The second function, iptc_jpeg_ps3_find_iptc() extracts the IPTC data block from the Photoshop metadata.

The third function, iptc_data_new_from_data() takes the IPTC data block and decodes it into a data structure of type IptcData which you can use with the rest of the libiptcdata API. Here's an example of all three functions in use:

FILE * infile;
int ps3_len, iptc_off, iptc_len;
IptcData * d;
char * filename = "foo.jpg";
unsigned char buf[256*256];

infile = fopen (filename, "r");
if (!infile) {
	fprintf (stderr, "Error opening %s\n", filename);
	return 1;
}

ps3_len = iptc_jpeg_read_ps3 (infile, buf, sizeof(buf));
fclose (infile);
if (ps3_len < 0) {
	fprintf (stderr, "Error parsing JPEG file\n");
	return 1;
}

if (ps3_len == 0) {
	fprintf (stderr, "File contains no PS3 header\n");
	return 1;
}

iptc_off = iptc_jpeg_ps3_find_iptc (buf, ps3_len, &iptc_len);
if (iptc_off < 0) {
	fprintf (stderr, "Error parsing PS3 header\n");
	return 1;
}

if (iptc_off == 0) {
	fprintf (stderr, "PS3 header contains no IPTC data\n");
	return 1;
}

d = iptc_data_new_from_data (buf + iptc_off, iptc_len);
if (!d) {
	fprintf (stderr, "Error parsing IPTC data\n");
	return 1;
}
	

Creating IPTC data from scratch

If you want to create an empty IptcData structure from scratch without reading it from a preexisting file, use the iptc_data_new() function:

IptcData * d;

d = iptc_data_new ();
	

Viewing IPTC data

IPTC metadata is simply a list of "datasets." Each dataset contains a record number, dataset number, and the data itself.

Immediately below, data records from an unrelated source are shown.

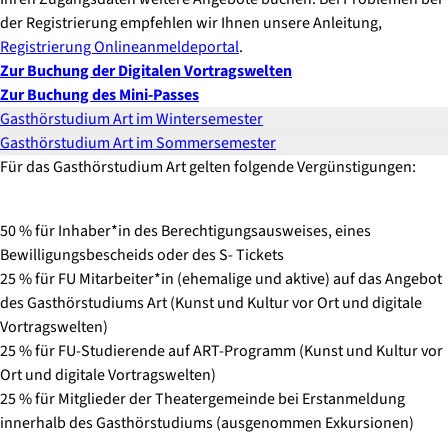
der Registrierung empfehlen wir Ihnen unsere Anleitung,
Registrierung Onlineanmeldeportal
.
Zur Buchung der Digitalen Vortragswelten
Zur Buchung des Mini-Passes
Gasthörstudium Art im Wintersemester
Gasthörstudium Art im Sommersemester
Für das Gasthörstudium Art gelten folgende Vergünstigungen:
50 % für Inhaber*in des Berechtigungsausweises, eines
Bewilligungsbescheids oder des S- Tickets
25 % für FU Mitarbeiter*in (ehemalige und aktive) auf das Angebot
des Gasthörstudiums Art (Kunst und Kultur vor Ort und digitale
Vortragswelten)
25 % für FU-Studierende auf ART-Programm (Kunst und Kultur vor
Ort und digitale Vortragswelten)
25 % für Mitglieder der Theatergemeinde bei Erstanmeldung
innerhalb des Gasthörstudiums (ausgenommen Exkursionen)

The record number and dataset number, taken together, determine the purpose of the dataset, according to the IPTC IIM specification. For example, dataset 2:120 (record 2, dataset 120) contains an image caption. Some datasets can be repeated, such as dataset 2:25, which contains a single image keyword. Each repeated dataset would contain a separate keyword. The IPTC IIM specification determines the content of each dataset, the type (string, byte, short, etc.), and any restrictions such as minimum/maximum length, repeatability, etc.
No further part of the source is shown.